Hi,
I have a GL-AXT1800 with 4.8.2 release 5 up and running.
I would like to use this device as a wireguard VPN-bridge to a company LAN.
However I’m running into the problem, that once I enable policy mode in the VPN Dashboard and limit the flow to the actual IP range that is available behind the VPN, DNS queries don’t go through the tunnel anymore. If I disable policy mode or set it to “all targets” DNS queries are reaching the VPN-Server. My first thought was, that this a routing issue, however the DNS server responds to pings or RDP however no packets on UDP port #53 are sent thru the tunne once manual policy mode is enabled.
I did some snooping around in LuCI and found some #53 DNS-Leak prevention rules for lan and wg . But enable / disabling them didn’t change the behaviour. I found in the forum that recent firmware release made som changes to how DNS behaves and leaks are prevented, so this behaviours might be related to that?
GL-inet LAN: 10.44.101.0/24
wg-local-ip: 10.44.0.101/32
wg-NAT is disabled, both networks are routing fine in both modes!
Remote LAN: 10.10.0.0/16
Remote DNS: 10.10.200.1
GL-inet is connecting to WAN via WiFi-DHCP. DHCP IP is 192.168.0.20/24
Thanks,
Dark-Sider
Hi
In ATX1800 v4.8.2, when the VPN is in policy mode, only the domains included in the policy are resolved via the VPN DNS.
All other DNS traffic is routed out through the WAN by default—even if the DNS requests originate from LAN devices and their target DNS server is included in the VPN policy.
We plan to improve this behavior in future versions. Specifically, if a DNS query originates from a LAN device and its destination DNS server is included in the VPN policy, it will be routed through the VPN tunnel.
For the current version, you can add a rule under Luci → Network → Routing → IPv4 Rules to force all traffic destined for the VPN DNS server to go through the VPN.
Hi,
thanks for your explanation which solves / explains a different problem with the split-tunnel (policy mode manual) setup. I would have liked that once the VPN is established every DNS query goes to the DNS provided by the VPN connection. I solved this by distrubting that DNS server via DHCP to the clients attached to the AXT1800. While this is not an ideal solution it works for this specific setup.
However the issue I described is a different one. When in manual Policy Mode all DNS queries sent by a CLIENT directly to a Server behind the VPN-tunnel gets dropped by the AXT1800 (as in it never reaches the other router). Pinging the very same IP just works fine, and once I switch to the “all" targets” policy mode DNS requests no longer get dropped and are received by the DNS server behind the tunnel. The AXT1800 internal DNS-server is not used in this setup (see above). Also the AXT1800 also is unable to reach the DNS behind the VPN in the manual policy mode.

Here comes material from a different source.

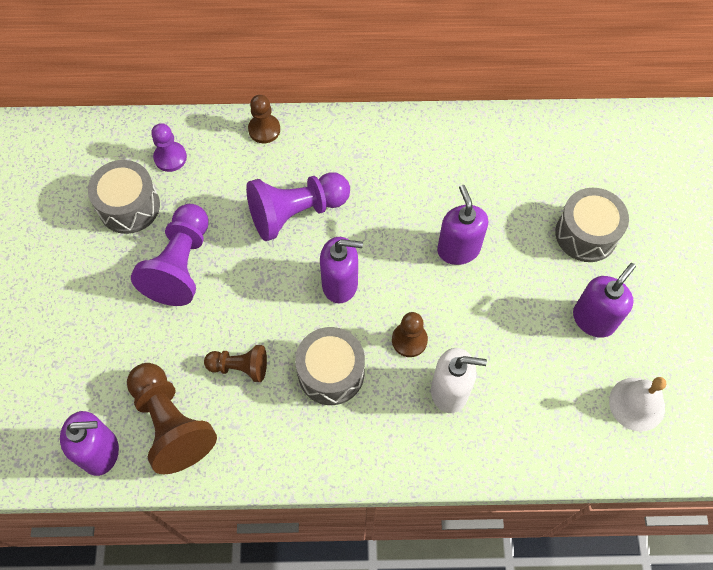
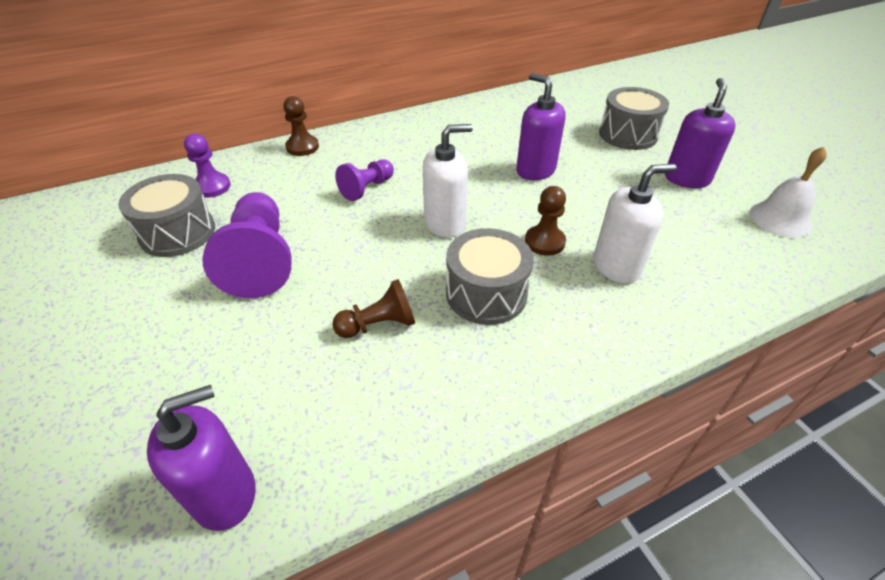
camera: 25 degrees left, 20 degrees down
brown pawn [127,363,217,474] -> none
purple pawn [246,173,350,241] -> purple pawn [335,159,394,201], size x0.56
purple soap dispenser [320,237,363,303] -> white soap dispenser [423,124,473,238]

However I found this thread MUDIV2 4.8.3 beta issues - #4 by will.qiu basically describing the same issue. So I downloaded the nightly build of the 4.8.3 beta for the AXT1800. After the update (and after switching the policy mode around, so the IP Tables rules get recrated) it immediately started working in manual policy mode.
When comparing the “settings backup” from LuCI the /etc/config/firewall enables the “*_drop_leaked_dns" rules.
I’m glad the latest beta fixes the problem. Now I’m waiting for the stable 4.8.3 release. I’ll also consider your proposed changes to use the AXT1800 DNS server for requests again!
It seems we are describing the same issue: DNS queries specified by LAN devices (whether assigned via DHCP to LAN clients or forwarded by the router by default) are not routed through the VPN when policy mode is enabled.
In any case, we’re glad to hear that you found a way to resolve it.